I know that in some game design, analysis, and play communities, life and a lot of other parts of life (that are not games) are talked about in gameful terms. When this is done considerately by empathetic thoughtful people, you can get really cool analysis of other phenomena through the lens of games. At the other end of the spectrum, when this type of analysis is performed by narcissistic thoughtless people, you basically get the worst side of gamification (for those who believe it has a positive side).

That gets really ugly.

That's how people get hurt.

The thing is, people mostly play games where there are winners and losers, and when the part of life you're thinking about doesn't need anyone to lose...while, you see where this is going. I mean, we can actually see it on display in contemporary American politics, because the governance of our country is being treated more like a game than like, while...governance.

An aside: @raphkoster tweeted about this relatively recently. I was unable to find it in my stream and this note used to say "Did I dream this? I did deactivate my account for a week in there...Raph, if you read this, please let me know." While, Raph responded almost immediately. It did in fact happen. I have no idea why I fail at searching Twitter, but apparently I do. Here's the thread:

Of course games don't have to have to be competitive.

Games don't have to be quantified.

Games don't have to be any of the things that are common across most of the games that people play.

But at the moment they are. At the moment, these aspects of games that work in games because the consequences are diminished, are in ascendancy in many parts of life where they are doing a great deal of damage. Talking about life through the lens of games right now has to be done with a clear understanding that life is not actually a game.

After all, games are games. They are essentially a type of performed artifact, and life is very definitely much bigger than that since it's the container in which we find them. Games are little models, with each one having some germ of a simulation representing something else in existence and/or the heads of the developers.

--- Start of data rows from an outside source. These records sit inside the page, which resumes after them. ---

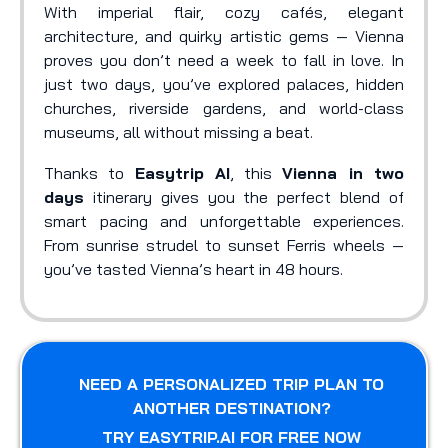
With imperial flair, cozy cafés, elegant
architecture, and quirky artistic gems — Vienna
proves you don’t need a week to fall in love. In
just two days, you’ve explored palaces, hidden
churches, riverside gardens, and world-class
museums, all without missing a beat.
Thanks to
Easytrip AI
, this
Vienna in two
days
itinerary gives you the perfect blend of
smart pacing and unforgettable experiences.
From sunrise strudel to sunset Ferris wheels —
you’ve tasted Vienna’s heart in 48 hours.
NEED A PERSONALIZED TRIP PLAN TO
ANOTHER DESTINATION?
TRY EASYTRIP.AI FOR FREE NOW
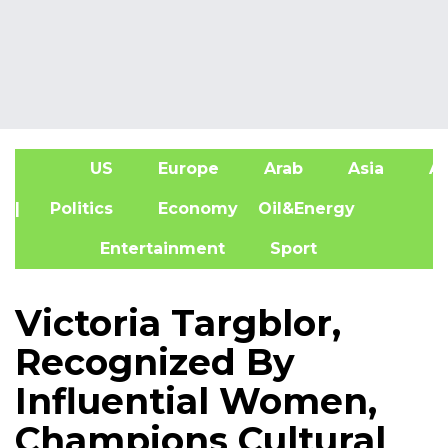
US
Europe
Arab
Asia
Af
| Politics
Economy
Oil&Energy
Entertainment
Sport
Victoria Targblor,
Recognized By
Influential Women,
Champions Cultural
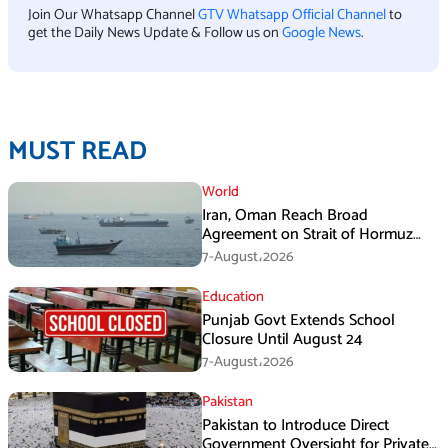
Join Our Whatsapp Channel
GTV Whatsapp Official Channel
to
get the Daily News Update & Follow us on
Google News
.
MUST READ
World
Iran, Oman Reach Broad
Agreement on Strait of Hormuz
Framework, Says Lawmaker
7-August،2026
Education
Punjab Govt Extends School
Closure Until August 24
7-August،2026
Pakistan
Pakistan to Introduce Direct
Government Oversight for Private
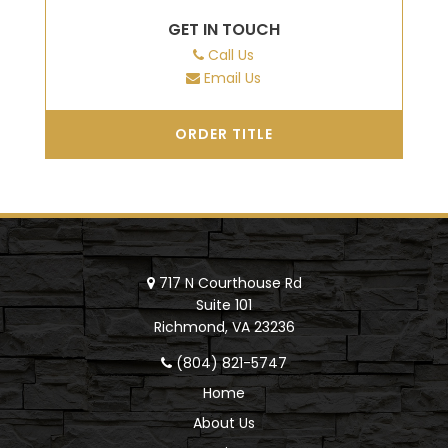
GET IN TOUCH
Call Us
Email Us
ORDER TITLE
717 N Courthouse Rd
Suite 101
Richmond, VA 23236
(804) 821-5747
Home
About Us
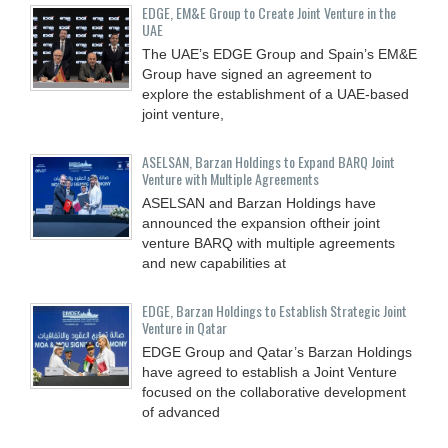
EDGE, EM&E Group to Create Joint Venture in the
UAE
The UAE’s EDGE Group and Spain’s EM&E
Group have signed an agreement to
explore the establishment of a UAE-based
joint venture,
ASELSAN, Barzan Holdings to Expand BARQ Joint
Venture with Multiple Agreements
ASELSAN and Barzan Holdings have
announced the expansion oftheir joint
venture BARQ with multiple agreements
and new capabilities at
EDGE, Barzan Holdings to Establish Strategic Joint
Venture in Qatar
EDGE Group and Qatar’s Barzan Holdings
have agreed to establish a Joint Venture
focused on the collaborative development
of advanced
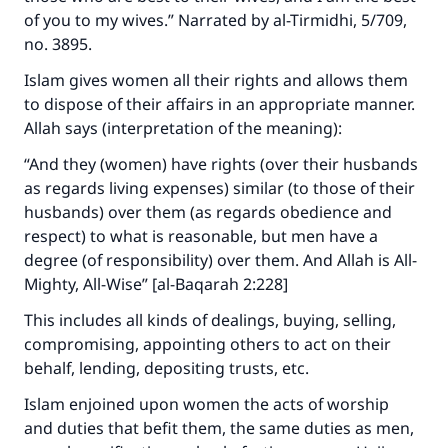
of you to my wives.” Narrated by al-Tirmidhi, 5/709,
no. 3895.
Islam gives women all their rights and allows them
to dispose of their affairs in an appropriate manner.
Allah says (interpretation of the meaning):
“And they (women) have rights (over their husbands
as regards living expenses) similar (to those of their
husbands) over them (as regards obedience and
respect) to what is reasonable, but men have a
degree (of responsibility) over them. And Allah is All-
Mighty, All-Wise” [al-Baqarah 2:228]
This includes all kinds of dealings, buying, selling,
compromising, appointing others to act on their
behalf, lending, depositing trusts, etc.
Islam enjoined upon women the acts of worship
and duties that befit them, the same duties as men,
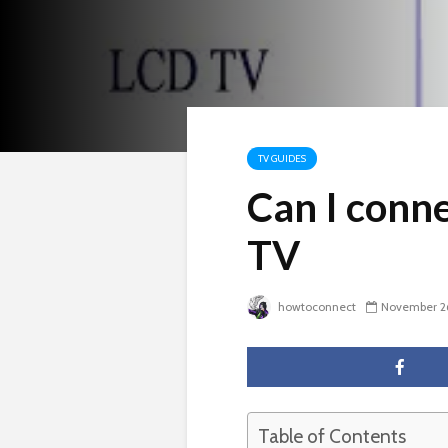
TV GUIDES
Can I conn
TV
howtoconnect
November 2
Table of Contents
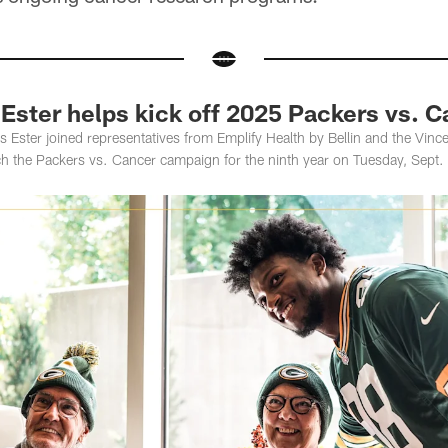
Ester helps kick off 2025 Packers vs. 
Ester joined representatives from Emplify Health by Bellin and the Vin
nch the Packers vs. Cancer campaign for the ninth year on Tuesday, Sept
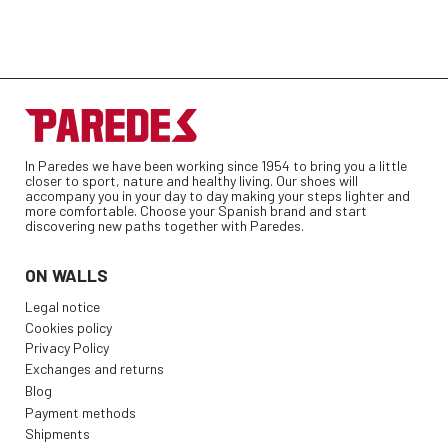
In Paredes we have been working since 1954 to bring you a little
closer to sport, nature and healthy living. Our shoes will
accompany you in your day to day making your steps lighter and
more comfortable. Choose your Spanish brand and start
discovering new paths together with Paredes.
ON WALLS
Legal notice
Cookies policy
Privacy Policy
Exchanges and returns
Blog
Payment methods
Shipments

The only reason to have models in the first place is to describe the world to meet scientific or aesthetic needs. At best, with pure simulations, we can get fairly accurate descriptions of fairly specific things, but even then there are limitations. More importantly, all these parts of life I keep mentioning, the most important parts of them are resistant or impervious to quantitative modeling. Attempts to reduce all of the deeply relational and emotional parts of life to numbers not only misses the point, but invariably does damage to things like learning and leadership.

Anyway, this is simply where I stand.

I know I'm putting it out there a bit confrontationally, but I feel really strongly about this for a wide variety of reasons.

I also know that I'm putting a border around "games" here, but I just want to be clear that I'm not trying to police the potential of games. I'm simply responding to what games largely are now, because I don't see that changing rapidly, and I do feel a desire to change the discourse. I'm starting small of course, because I know people don't read this blog, but I felt I needed to start somewhere.

Let games be games. Play them, make them, watch them, and enjoy them.

But when you're talking about life, remember that a game is but a small thing, a poor model just like every human artifact. No matter how complex the rule structure, or how high the poly count, games are on some level just crude reflections of the world that we make to play with, in spaces that we try very hard to make safe.

Above all, don't let the lens of games allow you to fall down the rabbit hole of gaming life, or love, or learning, or leadership. We simply can't afford to engage in all of those other parts of life without compassion and a willingness to give. Winning and losing simply don't apply there.